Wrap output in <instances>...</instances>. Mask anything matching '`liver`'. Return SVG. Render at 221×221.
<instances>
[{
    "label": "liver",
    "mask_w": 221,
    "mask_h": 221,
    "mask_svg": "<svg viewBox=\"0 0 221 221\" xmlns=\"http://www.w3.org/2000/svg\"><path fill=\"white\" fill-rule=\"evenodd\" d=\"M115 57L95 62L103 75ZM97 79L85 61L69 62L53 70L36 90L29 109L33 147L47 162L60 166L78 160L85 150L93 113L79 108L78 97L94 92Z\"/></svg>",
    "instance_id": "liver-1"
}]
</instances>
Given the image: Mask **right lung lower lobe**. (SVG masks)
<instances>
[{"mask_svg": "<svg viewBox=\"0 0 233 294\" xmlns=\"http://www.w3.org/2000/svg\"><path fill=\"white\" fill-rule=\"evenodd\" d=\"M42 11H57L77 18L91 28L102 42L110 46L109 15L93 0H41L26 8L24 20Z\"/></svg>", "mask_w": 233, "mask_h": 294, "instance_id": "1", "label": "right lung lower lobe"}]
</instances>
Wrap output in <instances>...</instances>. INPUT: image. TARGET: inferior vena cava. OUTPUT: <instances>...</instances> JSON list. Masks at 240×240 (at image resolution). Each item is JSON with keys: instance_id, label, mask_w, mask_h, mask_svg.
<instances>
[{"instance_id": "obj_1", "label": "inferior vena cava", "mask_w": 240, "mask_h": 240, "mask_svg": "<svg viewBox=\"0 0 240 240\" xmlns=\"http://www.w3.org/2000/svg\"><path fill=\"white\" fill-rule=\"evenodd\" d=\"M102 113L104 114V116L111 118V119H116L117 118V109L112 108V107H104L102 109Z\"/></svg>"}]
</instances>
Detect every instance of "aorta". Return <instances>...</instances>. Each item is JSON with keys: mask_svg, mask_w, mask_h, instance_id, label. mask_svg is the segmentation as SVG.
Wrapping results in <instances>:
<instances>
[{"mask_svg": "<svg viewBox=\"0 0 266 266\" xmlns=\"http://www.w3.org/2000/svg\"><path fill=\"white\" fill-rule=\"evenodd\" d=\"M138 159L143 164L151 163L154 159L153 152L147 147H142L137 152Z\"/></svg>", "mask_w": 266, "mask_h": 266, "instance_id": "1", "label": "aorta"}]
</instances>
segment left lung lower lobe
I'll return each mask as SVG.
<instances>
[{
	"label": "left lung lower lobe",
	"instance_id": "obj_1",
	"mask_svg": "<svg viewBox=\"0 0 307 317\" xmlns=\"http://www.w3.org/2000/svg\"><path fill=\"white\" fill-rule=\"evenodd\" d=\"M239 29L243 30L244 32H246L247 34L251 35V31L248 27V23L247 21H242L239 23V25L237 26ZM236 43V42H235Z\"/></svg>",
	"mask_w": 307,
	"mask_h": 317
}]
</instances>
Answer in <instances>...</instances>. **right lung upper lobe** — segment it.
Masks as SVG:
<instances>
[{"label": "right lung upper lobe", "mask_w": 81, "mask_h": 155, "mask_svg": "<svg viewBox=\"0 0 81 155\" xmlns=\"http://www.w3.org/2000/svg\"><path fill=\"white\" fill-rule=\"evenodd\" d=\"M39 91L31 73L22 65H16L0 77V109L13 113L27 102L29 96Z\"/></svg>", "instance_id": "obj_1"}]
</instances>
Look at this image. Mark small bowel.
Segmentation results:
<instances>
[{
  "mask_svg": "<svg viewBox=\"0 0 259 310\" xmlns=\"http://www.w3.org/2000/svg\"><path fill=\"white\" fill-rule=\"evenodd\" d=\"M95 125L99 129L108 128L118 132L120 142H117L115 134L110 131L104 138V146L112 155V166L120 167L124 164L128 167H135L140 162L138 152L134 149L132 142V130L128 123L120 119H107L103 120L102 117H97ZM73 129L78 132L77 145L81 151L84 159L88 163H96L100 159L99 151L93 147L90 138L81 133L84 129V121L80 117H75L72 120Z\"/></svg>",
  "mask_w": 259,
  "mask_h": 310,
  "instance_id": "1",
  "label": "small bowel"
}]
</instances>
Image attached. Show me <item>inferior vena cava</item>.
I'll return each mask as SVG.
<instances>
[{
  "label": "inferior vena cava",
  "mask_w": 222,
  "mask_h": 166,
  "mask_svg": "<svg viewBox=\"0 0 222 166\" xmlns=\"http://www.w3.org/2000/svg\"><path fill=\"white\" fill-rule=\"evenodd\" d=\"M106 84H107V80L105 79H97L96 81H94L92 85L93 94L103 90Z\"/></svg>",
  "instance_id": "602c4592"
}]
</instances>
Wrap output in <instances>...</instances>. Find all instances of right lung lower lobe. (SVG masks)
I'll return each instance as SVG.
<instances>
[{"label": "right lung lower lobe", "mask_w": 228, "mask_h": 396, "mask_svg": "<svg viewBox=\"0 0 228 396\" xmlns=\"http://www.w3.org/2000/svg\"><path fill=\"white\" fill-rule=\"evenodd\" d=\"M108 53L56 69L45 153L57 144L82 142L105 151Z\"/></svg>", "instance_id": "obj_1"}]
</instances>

- **WHAT IS REQUIRED**: List every line in the listing above that contains the string "liver", treating uppercase and lowercase letters as distinct.

- **SOLUTION**:
Wrap output in <instances>...</instances>. Mask anything matching '`liver`'. Return SVG. Render at 221×221.
    "label": "liver",
    "instance_id": "liver-1"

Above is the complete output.